As a survivor of sexual abuse, I can testify to the cascade of mental and physical health complications that stem from this trauma. My desperate need to regain jurisdiction over my life led me to eat myself sick and to compulsively exercise in fear of gaining weight. Constant anxiety made me hyperattentive to anything I could control — my body, my environment and the people in my life. I isolated myself. I felt too fat, too ugly or just simply not good enough to be around others.
These maladaptive behaviors kept me anchored in seemingly endless pain. While I avoided spiraling into more destructive behaviors, many victims turn to drugs and alcohol to cope. According to the Rape, Abuse and Incest National Network, those who have been sexually abused are four times as likely to misuse drugs. How many tossed-aside and forgotten addicts were victimized as children?

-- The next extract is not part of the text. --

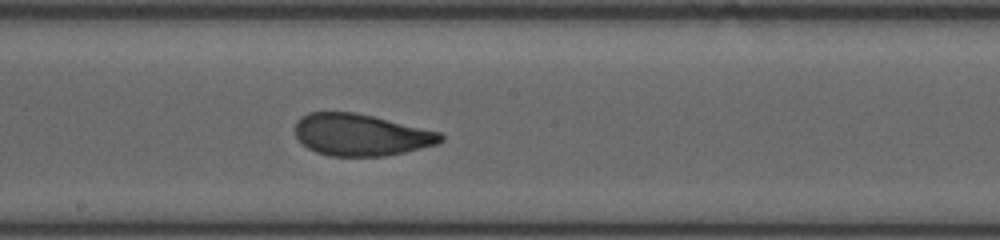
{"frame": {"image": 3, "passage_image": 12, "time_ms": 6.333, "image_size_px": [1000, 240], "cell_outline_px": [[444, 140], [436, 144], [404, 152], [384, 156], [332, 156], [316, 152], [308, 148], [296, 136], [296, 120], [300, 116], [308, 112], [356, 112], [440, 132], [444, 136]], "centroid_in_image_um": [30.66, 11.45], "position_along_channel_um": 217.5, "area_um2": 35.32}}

And the effects are not limited to individuals who were physically violated. Abuse also affects the lives of the people on the periphery. I lost my father to his guilt. He committed suicide in 2016, ending both his mental anguish and debilitating chronic pain. My mother must live with her regret every day. Our unwillingness to shatter the stigma surrounding sexual exploitation keeps us from realizing the immensity of the problem and the imminent danger to those we love. It leaves our communities undereducated about prevention, as well as deprived of the resources to treat the consequences.
When I stepped to the microphone in that Michigan courtroom, Judge Rosemarie Aquilina hadn’t yet deemed Nassar’s victims a “sisterhood” or an “army of survivors.” And many still lack this support. I have received messages from survivors all over the world detailing their abuse and isolation. They say things such as “I have never told anyone,” “I don’t think anyone will care” and “I didn’t say no.” I despair that our communities attach so much shame to sexual abuse — and offer so little support to victims — that survivors feel their best option is to reach out to me through social media. When an Instagram message is the only place where victims can speak their truth, we are failing.
Our society is conditioned to put the reputations of people and institutions above the well-being of a child or adult survivor. The Nassar scandal has done more than expose Michigan State University and USA Gymnastics for their inaction and malpractice — it has exposed each and every one of us for our contribution to this problem.
Every day we do nothing, we send a message to victims everywhere that their pain doesn’t matter, and that their lives are expendable. This cannot go on.
We must demand that every candidate running for office has a sexual-abuse and assault prevention agenda. Abusers don’t see race, religion or political affiliation. They see only vulnerability, innocence and opportunity. Our inaction protects predators, and anyone who doesn’t see remedying this problem as a priority is unfit to lead our country.
Predators rely on silence, fear and shame to keep their victims quiet. It is time to take that away from them. We must start treating sexual abuse as a public health issue. We must develop victim-centric solutions and implement them where we can. Propose sexual-abuse prevention curriculum for your school. Educate yourself and your children. Take every report seriously. And show the predators that their time is up.